Bob Corrales, a patient at the UCLA Ronald Reagan Hospital, has suffered from acute lymphoma, a type of leukemia, since December 2007.
It began with flu-like symptoms such as achy joints, a fever and fatigue, he said.
“That’s what threw me off ““ it was late December, early January, and my coworkers all had the flu,” he said.
“We were complaining about the same symptoms, but mine turned out to be different.”
Corrales said he then began immediate treatments ““ 11 days of chemotherapy for hours every day.
And for three months now, he has been hoping and searching for a marrow donor.
The UCLA Blood and Platelet Center and the National Marrow Donor Program are now hosting a bone marrow drive on the Hill through October to find him a match.
The drive begins today from 2 to 7 p.m. in Sproul Hall.
But Corrales, 56, who has been an L.A. County sheriff for 26 years and has four children and a wife, is different from many patients.
He is half-Mexican and half-Chinese, and thus it is extremely difficult to find him a match.
“Right now, according to the doctor, it’s my best way of getting cured to have a transplant,” he said.
“Because even though I’m in remission, the cancer seems to come back.”
Faye Cortez, community liaison at the UCLA Blood and Platelet Center, said the Hill is the perfect place to look for a donor for Corrales because of the sheer number of people who live there.
He said a lot of people think about donating blood, but in his case a blood match is not enough.
Corrales needs a marrow donor, which has more to do with matching genetics.
“It doesn’t go to blood type, it’s more about finding DNA,” Corrales said.
Only about 30 percent of people who need marrow donors have found their matches, he said.
The best option for Corrales would be for a family member to donate to him, but he said that none of his family members matched.
“Of course, the related donor is best because genetically you’re already matched,” he said. “But I have three brothers, and none of them matched.”
So for Corrales, his option is a stem cell transplant, which comes from an unrelated donor who is registered after participating in a donor drive.
Patients who join the marrow registry may be contacted if they match him. When donors are found as matches, there are certain steps that prepare the match for a transplant.
“One is called peripheral blood stem cells, like giving blood,” said Vivian Abernathy, a community outreach specialist for the National Marrow Donor Program at City of Hope, a cancer research center.
“The second procedure is actually the outpatient surgery procedure, and that’s where they actually extract the marrow from the bone. But they’re put to sleep, they don’t feel anything. It’s just a discomfort.”
In the meantime, Corrales is receiving chemotherapy treatments, he said.
“I’m in remission, awaiting either a stem cell transplant or a cord cell transplant as soon as they can find a match for me.”
Corrales said the drive is really simple.

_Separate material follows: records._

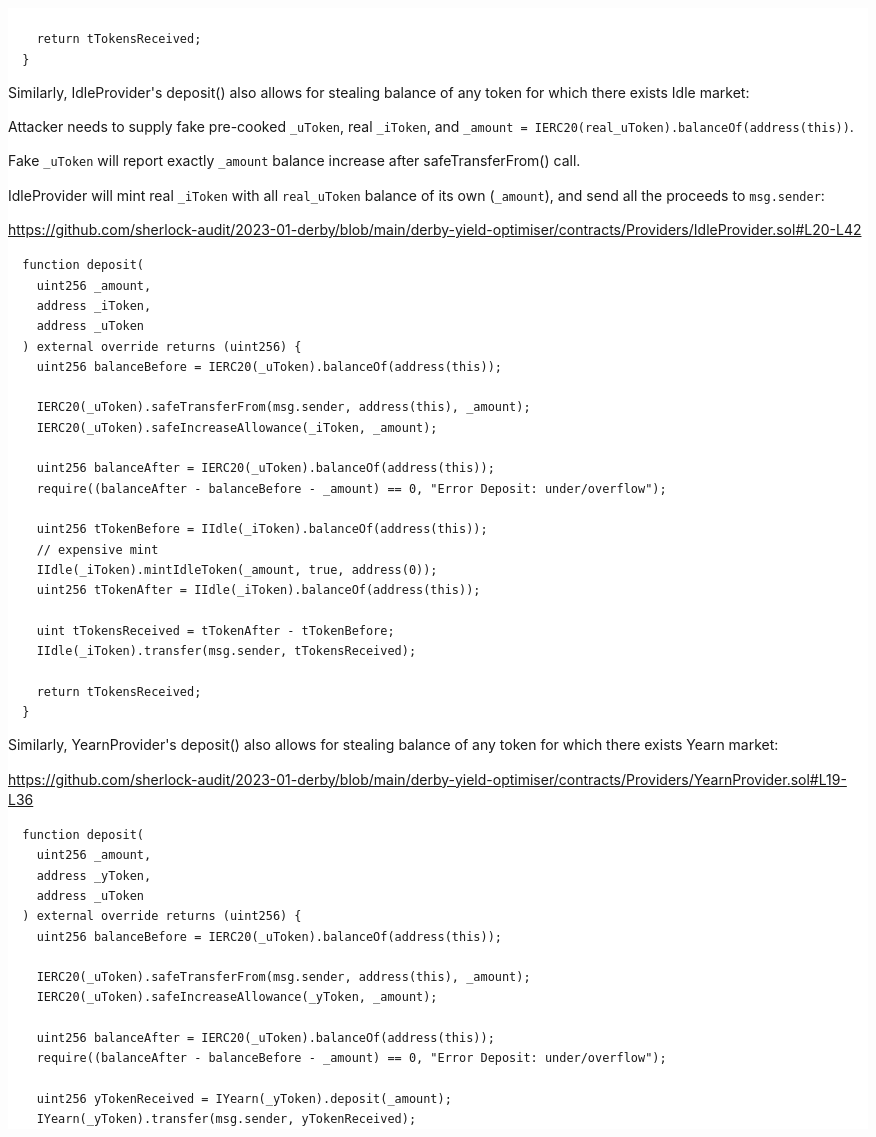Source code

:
 ```solidity

    return tTokensReceived;
  }
```

Similarly, IdleProvider's deposit() also allows for stealing balance of any token for which there exists Idle market:

Attacker needs to supply fake pre-cooked `_uToken`, real `_iToken`, and `_amount = IERC20(real_uToken).balanceOf(address(this))`.

Fake `_uToken` will report exactly `_amount` balance increase after safeTransferFrom() call.

IdleProvider will mint real `_iToken` with all `real_uToken` balance of its own (`_amount`), and send all the proceeds to `msg.sender`:

https://github.com/sherlock-audit/2023-01-derby/blob/main/derby-yield-optimiser/contracts/Providers/IdleProvider.sol#L20-L42

```solidity
  function deposit(
    uint256 _amount,
    address _iToken,
    address _uToken
  ) external override returns (uint256) {
    uint256 balanceBefore = IERC20(_uToken).balanceOf(address(this));

    IERC20(_uToken).safeTransferFrom(msg.sender, address(this), _amount);
    IERC20(_uToken).safeIncreaseAllowance(_iToken, _amount);

    uint256 balanceAfter = IERC20(_uToken).balanceOf(address(this));
    require((balanceAfter - balanceBefore - _amount) == 0, "Error Deposit: under/overflow");

    uint256 tTokenBefore = IIdle(_iToken).balanceOf(address(this));
    // expensive mint
    IIdle(_iToken).mintIdleToken(_amount, true, address(0));
    uint256 tTokenAfter = IIdle(_iToken).balanceOf(address(this));

    uint tTokensReceived = tTokenAfter - tTokenBefore;
    IIdle(_iToken).transfer(msg.sender, tTokensReceived);

    return tTokensReceived;
  }
```

Similarly, YearnProvider's deposit() also allows for stealing balance of any token for which there exists Yearn market:

https://github.com/sherlock-audit/2023-01-derby/blob/main/derby-yield-optimiser/contracts/Providers/YearnProvider.sol#L19-L36

```solidity
  function deposit(
    uint256 _amount,
    address _yToken,
    address _uToken
  ) external override returns (uint256) {
    uint256 balanceBefore = IERC20(_uToken).balanceOf(address(this));

    IERC20(_uToken).safeTransferFrom(msg.sender, address(this), _amount);
    IERC20(_uToken).safeIncreaseAllowance(_yToken, _amount);

    uint256 balanceAfter = IERC20(_uToken).balanceOf(address(this));
    require((balanceAfter - balanceBefore - _amount) == 0, "Error Deposit: under/overflow");

    uint256 yTokenReceived = IYearn(_yToken).deposit(_amount);
    IYearn(_yToken).transfer(msg.sender, yTokenReceived);

```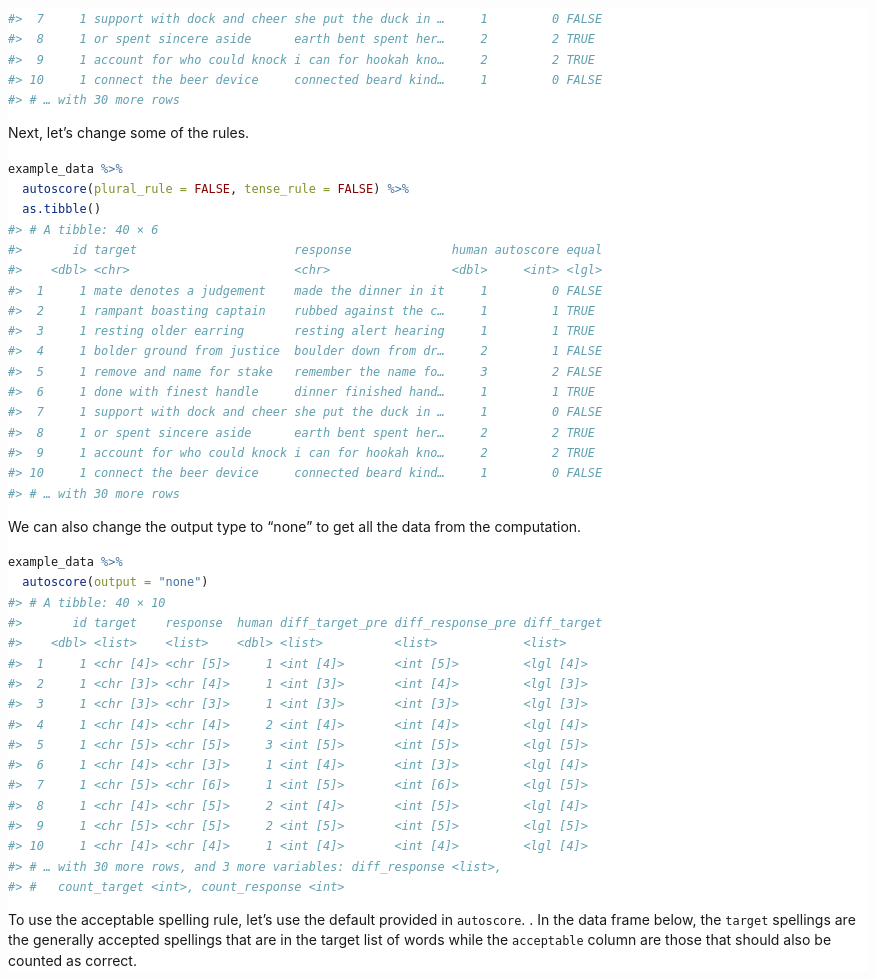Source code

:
 ``` r
#>  7     1 support with dock and cheer she put the duck in …     1         0 FALSE
#>  8     1 or spent sincere aside      earth bent spent her…     2         2 TRUE 
#>  9     1 account for who could knock i can for hookah kno…     2         2 TRUE 
#> 10     1 connect the beer device     connected beard kind…     1         0 FALSE
#> # … with 30 more rows
```

Next, let’s change some of the rules.

``` r
example_data %>%
  autoscore(plural_rule = FALSE, tense_rule = FALSE) %>%
  as.tibble()
#> # A tibble: 40 × 6
#>       id target                      response              human autoscore equal
#>    <dbl> <chr>                       <chr>                 <dbl>     <int> <lgl>
#>  1     1 mate denotes a judgement    made the dinner in it     1         0 FALSE
#>  2     1 rampant boasting captain    rubbed against the c…     1         1 TRUE 
#>  3     1 resting older earring       resting alert hearing     1         1 TRUE 
#>  4     1 bolder ground from justice  boulder down from dr…     2         1 FALSE
#>  5     1 remove and name for stake   remember the name fo…     3         2 FALSE
#>  6     1 done with finest handle     dinner finished hand…     1         1 TRUE 
#>  7     1 support with dock and cheer she put the duck in …     1         0 FALSE
#>  8     1 or spent sincere aside      earth bent spent her…     2         2 TRUE 
#>  9     1 account for who could knock i can for hookah kno…     2         2 TRUE 
#> 10     1 connect the beer device     connected beard kind…     1         0 FALSE
#> # … with 30 more rows
```

We can also change the output type to “none” to get all the data from
the computation.

``` r
example_data %>%
  autoscore(output = "none")
#> # A tibble: 40 × 10
#>       id target    response  human diff_target_pre diff_response_pre diff_target
#>    <dbl> <list>    <list>    <dbl> <list>          <list>            <list>     
#>  1     1 <chr [4]> <chr [5]>     1 <int [4]>       <int [5]>         <lgl [4]>  
#>  2     1 <chr [3]> <chr [4]>     1 <int [3]>       <int [4]>         <lgl [3]>  
#>  3     1 <chr [3]> <chr [3]>     1 <int [3]>       <int [3]>         <lgl [3]>  
#>  4     1 <chr [4]> <chr [4]>     2 <int [4]>       <int [4]>         <lgl [4]>  
#>  5     1 <chr [5]> <chr [5]>     3 <int [5]>       <int [5]>         <lgl [5]>  
#>  6     1 <chr [4]> <chr [3]>     1 <int [4]>       <int [3]>         <lgl [4]>  
#>  7     1 <chr [5]> <chr [6]>     1 <int [5]>       <int [6]>         <lgl [5]>  
#>  8     1 <chr [4]> <chr [5]>     2 <int [4]>       <int [5]>         <lgl [4]>  
#>  9     1 <chr [5]> <chr [5]>     2 <int [5]>       <int [5]>         <lgl [5]>  
#> 10     1 <chr [4]> <chr [4]>     1 <int [4]>       <int [4]>         <lgl [4]>  
#> # … with 30 more rows, and 3 more variables: diff_response <list>,
#> #   count_target <int>, count_response <int>
```

To use the acceptable spelling rule, let’s use the default provided in
`autoscore`. . In the data frame below, the `target` spellings are the
generally accepted spellings that are in the target list of words while
the `acceptable` column are those that should also be counted as
correct.
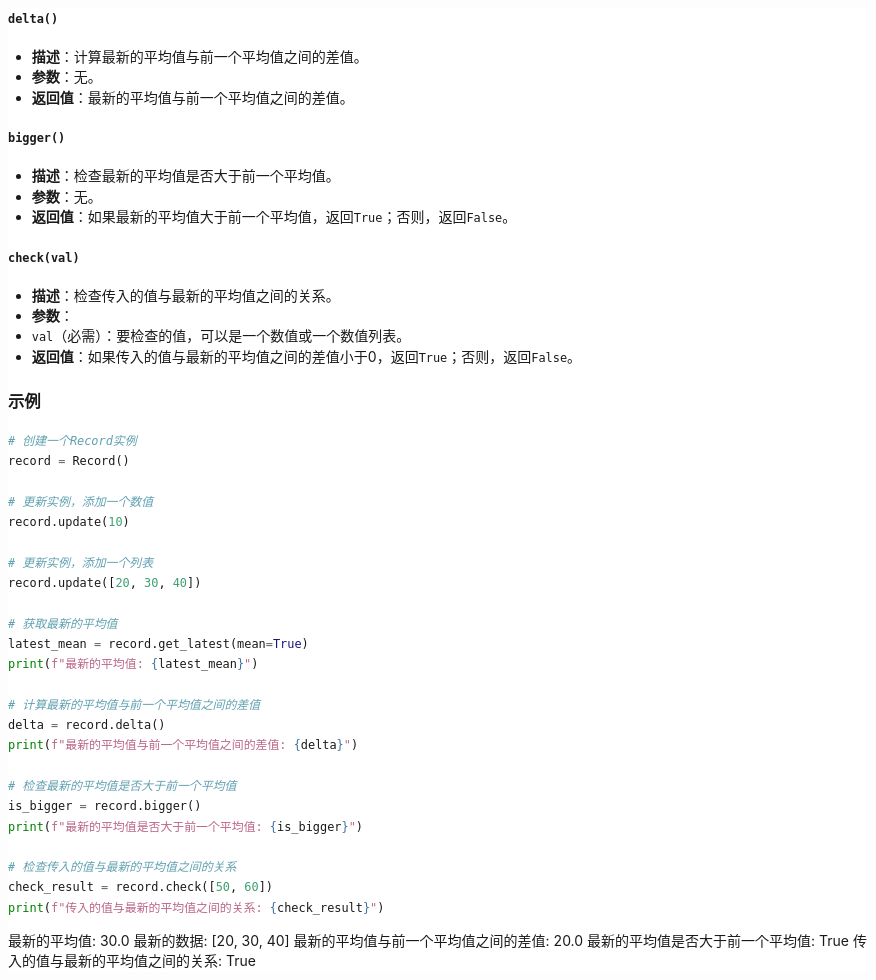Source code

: #### `delta()`

- **描述**：计算最新的平均值与前一个平均值之间的差值。
- **参数**：无。
- **返回值**：最新的平均值与前一个平均值之间的差值。

#### `bigger()`

- **描述**：检查最新的平均值是否大于前一个平均值。
- **参数**：无。
- **返回值**：如果最新的平均值大于前一个平均值，返回`True`；否则，返回`False`。

#### `check(val)`

- **描述**：检查传入的值与最新的平均值之间的关系。
- **参数**：
- `val`（必需）：要检查的值，可以是一个数值或一个数值列表。
- **返回值**：如果传入的值与最新的平均值之间的差值小于0，返回`True`；否则，返回`False`。

### 示例

```python
# 创建一个Record实例
record = Record()

# 更新实例，添加一个数值
record.update(10)

# 更新实例，添加一个列表
record.update([20, 30, 40])

# 获取最新的平均值
latest_mean = record.get_latest(mean=True)
print(f"最新的平均值: {latest_mean}")

# 计算最新的平均值与前一个平均值之间的差值
delta = record.delta()
print(f"最新的平均值与前一个平均值之间的差值: {delta}")

# 检查最新的平均值是否大于前一个平均值
is_bigger = record.bigger()
print(f"最新的平均值是否大于前一个平均值: {is_bigger}")

# 检查传入的值与最新的平均值之间的关系
check_result = record.check([50, 60])
print(f"传入的值与最新的平均值之间的关系: {check_result}")
```

最新的平均值: 30.0
最新的数据: [20, 30, 40]
最新的平均值与前一个平均值之间的差值: 20.0
最新的平均值是否大于前一个平均值: True
传入的值与最新的平均值之间的关系: True
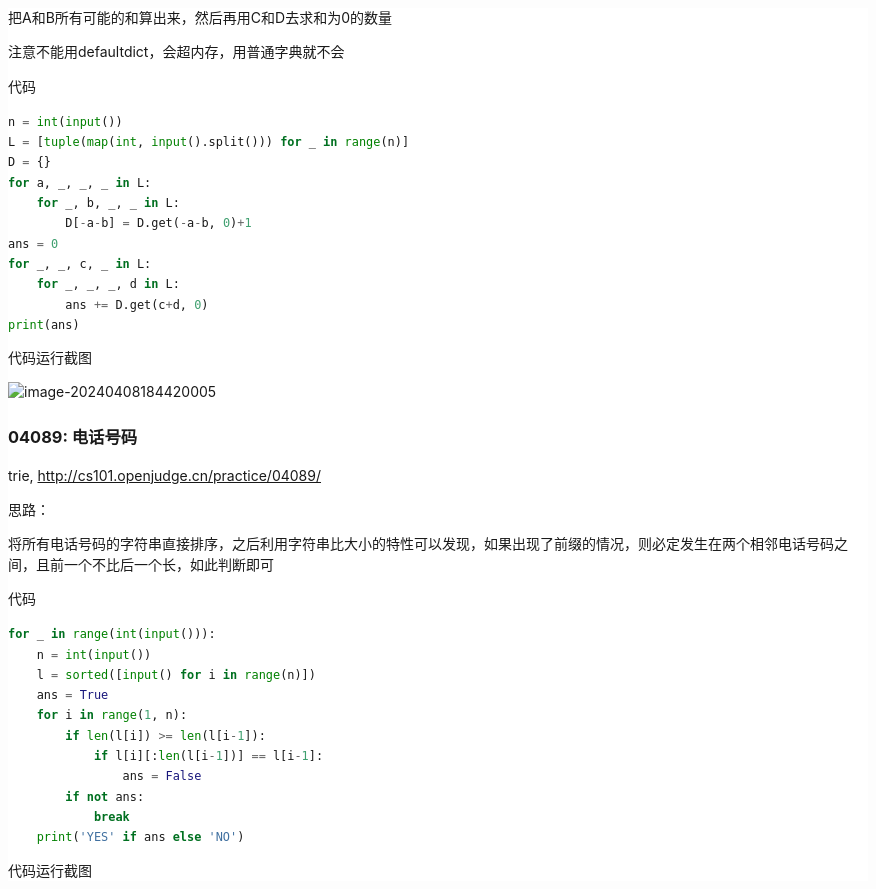 把A和B所有可能的和算出来，然后再用C和D去求和为0的数量

注意不能用defaultdict，会超内存，用普通字典就不会

代码

```python
n = int(input())
L = [tuple(map(int, input().split())) for _ in range(n)]
D = {}
for a, _, _, _ in L:
    for _, b, _, _ in L:
        D[-a-b] = D.get(-a-b, 0)+1
ans = 0
for _, _, c, _ in L:
    for _, _, _, d in L:
        ans += D.get(c+d, 0)
print(ans)

```



代码运行截图

![image-20240408184420005](C:\Users\Administrator\AppData\Roaming\Typora\typora-user-images\image-20240408184420005.png)



### 04089: 电话号码

trie, http://cs101.openjudge.cn/practice/04089/



思路：

将所有电话号码的字符串直接排序，之后利用字符串比大小的特性可以发现，如果出现了前缀的情况，则必定发生在两个相邻电话号码之间，且前一个不比后一个长，如此判断即可

代码

```python
for _ in range(int(input())):
    n = int(input())
    l = sorted([input() for i in range(n)])
    ans = True
    for i in range(1, n):
        if len(l[i]) >= len(l[i-1]):
            if l[i][:len(l[i-1])] == l[i-1]:
                ans = False
        if not ans:
            break
    print('YES' if ans else 'NO')

```



代码运行截图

Abernathy said becoming a marrow donor is just a matter of a simple swabbing of the inside of the mouth.
“Then we send that to the lab, it’s sort of like doing a DNA testing,” she said. “Then it gets added to the national registry so that it will have that person’s results of their tissue typing.”
Corrales said the uncomplicated process could help others.
“The hardest part is just filling out the forms,” he said. “It’s not just me. It could save someone else’s life down the road.”